Entre
On a l'habitude, quand quelqu'un demande où est le village - "mais où est-ce, exactement ?"- de répondre d'un air vague : "oh, entre Blois et Vendôme..."
On le sait bien que le village n'existe qu'à l'ombre de plus vaste, de plus connu que lui. Là où peut se glisser, comme une source incertaine de son cours se partageant entre deux pentes, sa timide et fragile existence.
Entre.
Entre Blois et Vendôme.
Entre la Loire royale, où passent lentement de blancs reflets crénelés, ajourés de belles dames châtelaines, et le petit Loir noiraud, mince et luisant comme une anguille, glissant sous les pattes boueuses des vieux saules pêcheurs.
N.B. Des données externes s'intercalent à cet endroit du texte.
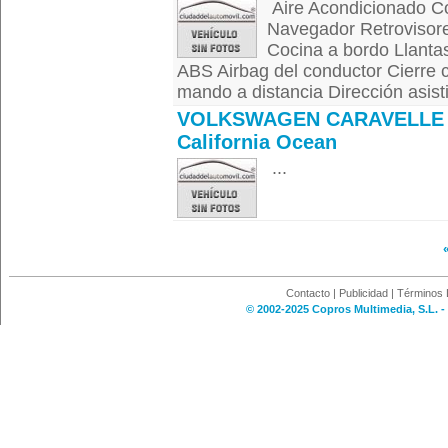
Aire Acondicionado Con
Navegador Retrovisore
Cocina a bordo Llanta
ABS Airbag del conductor Cierre c
mando a distancia Dirección asisti
VOLKSWAGEN CARAVELLE 
California Ocean
...
Contacto
|
Publicidad
|
Términos 
© 2002-2025 Copros Multimedia, S.L. -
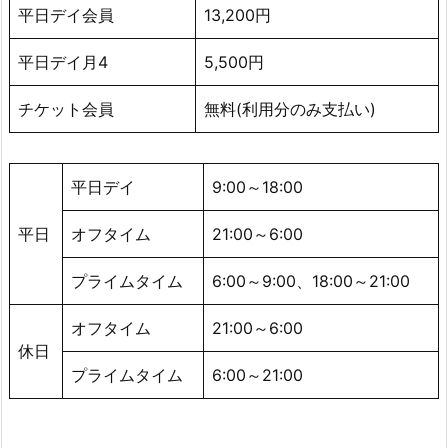
よ
平日デイ会員
13,200円
く
あ
平日デイ月4
5,500円
る
質
チケット会員
無料(利用分のみ支払い)
問
と
回
平日デイ
9:00～18:00
答
平日
オフタイム
21:00～6:00
3.
1.
プライムタイム
6:00～9:00、18:00～21:00
未
経
オフタイム
21:00～6:00
験
休日
者
プライムタイム
6:00～21:00
で
も
利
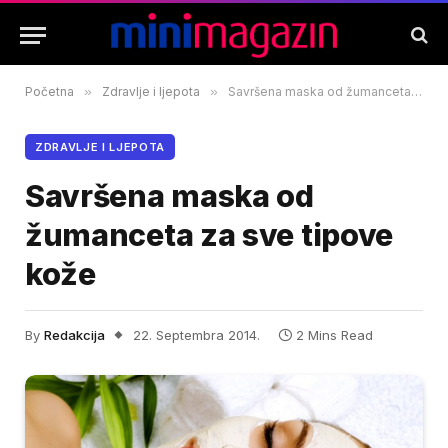
Početna
»
Zdravlje i ljepota
»
Savršena maska od žumanceta za sve tipove kože
ZDRAVLJE I LJEPOTA
Savršena maska od
žumanceta za sve tipove
kože
By
Redakcija
22. Septembra 2014.
2 Mins Read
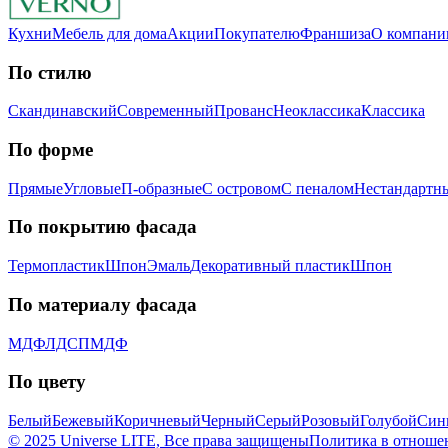
Кухни
Мебель для дома
Акции
Покупателю
Франшиза
О компани
По стилю
Скандинавский
Современный
Прованс
Неоклассика
Классика
Пo фopмe
Прямые
Угловые
П-образные
С островом
С пеналом
Нестандартн
Пo пoкpытию фacaдa
Термопластик
Шпон
Эмaль
Декоративный пластик
Шпон
Пo мaтepиaлу фacaдa
МДФ
ЛДСП
МДФ
По цвету
Белый
Бежевый
Коричневый
Черный
Серый
Розовый
Голубой
Син
© 2025 Universe LITE, Вce пpaвa зaщищeны
Политика в отноше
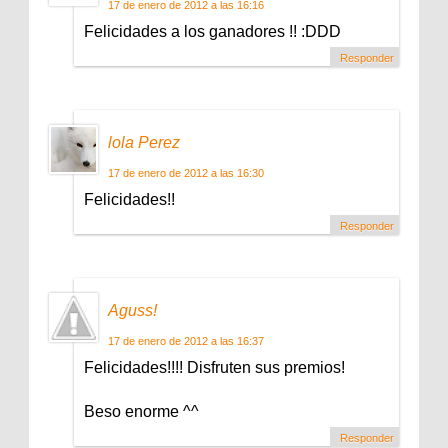
17 de enero de 2012 a las 16:16
Felicidades a los ganadores !! :DDD
Responder
lola Perez
17 de enero de 2012 a las 16:30
Felicidades!!
Responder
Aguss!
17 de enero de 2012 a las 16:37
Felicidades!!!! Disfruten sus premios!
Beso enorme ^^
Responder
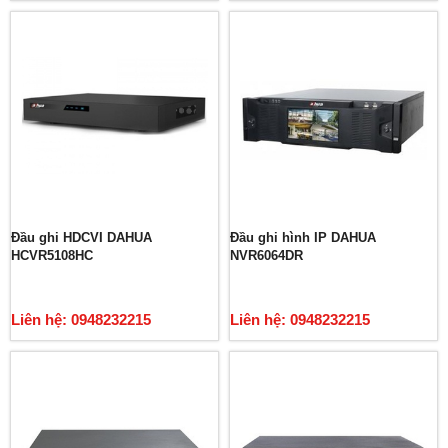
Đầu ghi HDCVI DAHUA
Đầu ghi hình IP DAHUA
HCVR5108HC
NVR6064DR
Liên hệ: 0948232215
Liên hệ: 0948232215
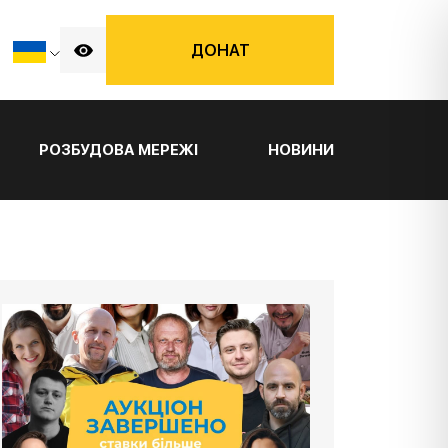
ДОНАТ
РОЗБУДОВА МЕРЕЖІ
НОВИНИ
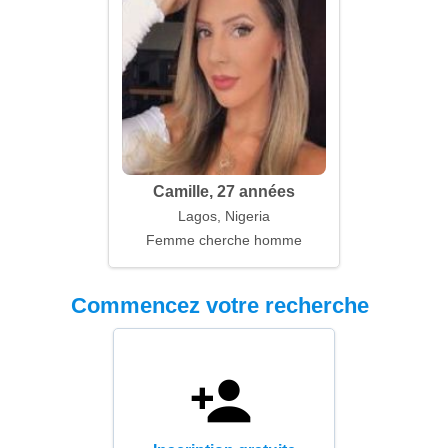
Camille, 27 années
Lagos, Nigeria
Femme cherche homme
Commencez votre recherche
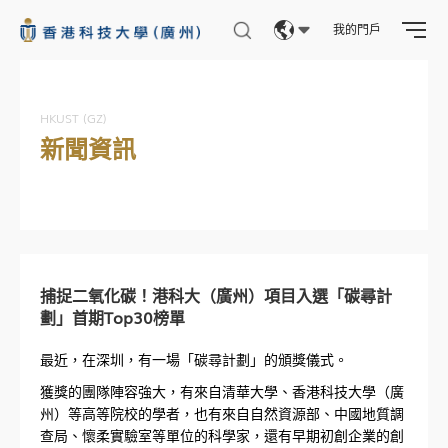
我的門戶
Eng
繁體
HKUST (GZ)
新聞資訊
简体
捕捉二氧化碳！港科大（廣州）項目入選「碳尋計
劃」首期Top30榜單
最近，在深圳，有一場「碳尋計劃」的頒獎儀式。
獲獎的團隊陣容強大，有來自清華大學、香港科技大學（廣
州）等高等院校的學者，也有來自自然資源部、中國地質調
查局、懷柔實驗室等單位的科學家，還有早期初創企業的創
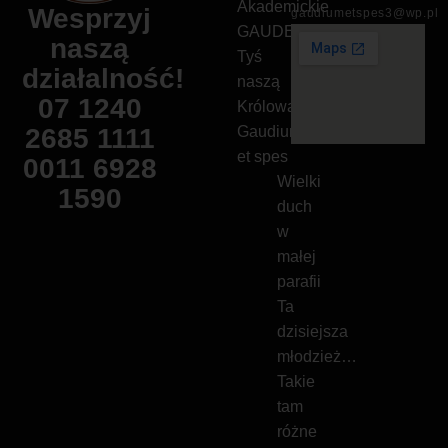
Akademickie
Wesprzyj
gaudiumetspes3@wp.pl
GAUDEAMUS
naszą
Tyś
działalność!
naszą
07 1240
Królową!
2685 1111
Gaudium
et spes
0011 6928
Wielki
1590
duch
w
małej
parafii
Ta
dzisiejsza
młodzież…
Takie
tam
różne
Entre la Cisse aux poissons d'argent, qui s'en va noblement vers la Loire, et la Houzée toute verte et mangée de grenouilles, qui penche vers le Loir.
Entre la rude Beauce et la tendre Gâtine. Entre les bois ensauvagés du Perche et les étangs dormants de la Sologne.
Entre eau douce et blé dur. Entre plateaux portant le ciel sur leurs épis dressés, et profondes forêts de violettes et de sources. Entre vivants et morts, entre peine et bonheur, entre hier et demain.
Alors on dit, tout simplement : "Entre Blois et Vendôme", et celui qui écoute hoche la tête sans bien comprendre, un peu peiné pour nous que ce ne soit rien de plus grand, rien de plus beau.
Mais si on voulait répondre exactement, c'est autre chose qu'on dirait. Si on osait.
Par exemple on dirait qu'il est là, le village, à cet endroit où l'on a mal un peu, quand on y pense, là, juste au centre, dans ce nid bleu des souvenirs où bat l'aile du temps, dans ce creux de nos coeurs où roucoulent, le soir, les tourterelles, au bord du ciel.